The modern structure of the core urban areas in China’s major cities took shape during the period between 1998 and 2007, thanks to the development of transportation.
Since 2008, China’s real estate market, after a wave of rapid growth, has entered a mature stage. But due to lack of alternative investment channels, investors deployed a large amount of money in the property market. Caught between government regulations and market forces, the real estate market experienced several small cycles of adjustments, with prices rising periodically.
Therefore, the Central Economic Working Conference at the end of 2016 proposed for the first time that houses are for living, not for speculation, which was widely regarded as a key tone-setting message.
Ever since, policy regulation increasingly focused on establishing a long-term mechanism, as evidenced by stricter buying and lending restrictions, price caps, increases in social housing and support for developing long-term rental apartments.
In the meantime, integrated development initiatives for regions such as Beijing-Tianjin-Hebei integration, the Yangtze River Delta, and the Greater Bay Area, are gaining momentum. The regional integration will contribute to a more efficient use of resources, help shape the new urban structure, and promote higher-quality economic development.
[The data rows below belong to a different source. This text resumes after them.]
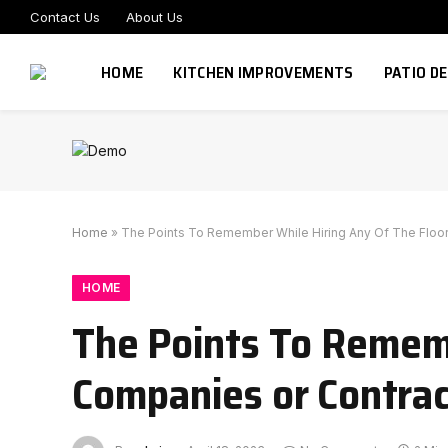
Contact Us
About Us
HOME
KITCHEN IMPROVEMENTS
PATIO D
Home
»
The Points To Remember While Hiring Any Of The Floo
HOME
The Points To Rememb
Companies or Contrac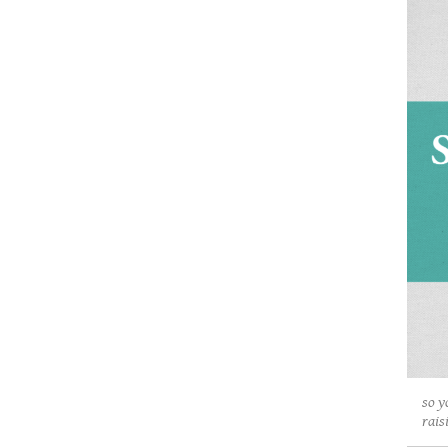
so y
rais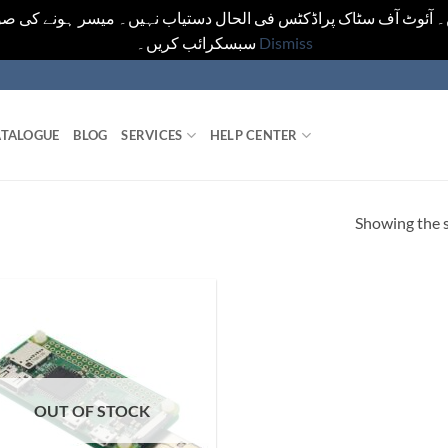
یں۔ آئوٹ آف سٹاک پراڈکٹس فی الحال دستیاب نہیں۔ میسر ہونے کی ص
سبسکرائب کریں۔
Dismiss
TALOGUE
BLOG
SERVICES
HELP CENTER
Showing the s
OUT OF STOCK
Experts said as the pace of urbanization slows down, the new urbanization mode is shifting from meeting basic necessities to improving living standards through better design and building standards that are more sustainable and durable.
According to Macdonald, future work will focus on more efficient use of existing land designated for development purposes, better connectivity and integration of urban clusters to create greater efficiencies and economic opportunities as well as promotion of tenant rights in line with property owner rights as well as the reform of the hukou system, while also ensuring housing is affordable for everybody.
Xie Chen with CBRE sees cross-border opportunities for all real estate sectors from the new urbanization. “Real estate of various forms makes our most important life and work environment, no matter it is work, life, or leisure activities,” said Xie.
Yao of JLL said: “There is particularly high demand for long-term rental as the young and new urban population in major Chinese cities cannot afford the high cost of buying properties, so long-term rental will see substantial growth.”
“After only 40 years of reform and opening-up, and just 20 years into the formation of the modern real estate industry, there is still tremendous untapped potential in China for greater urbanization, advancement in industrial upgrading and growth in consumer markets,” said Robert McKellar, executive chairman of Savills Asia-Pacific.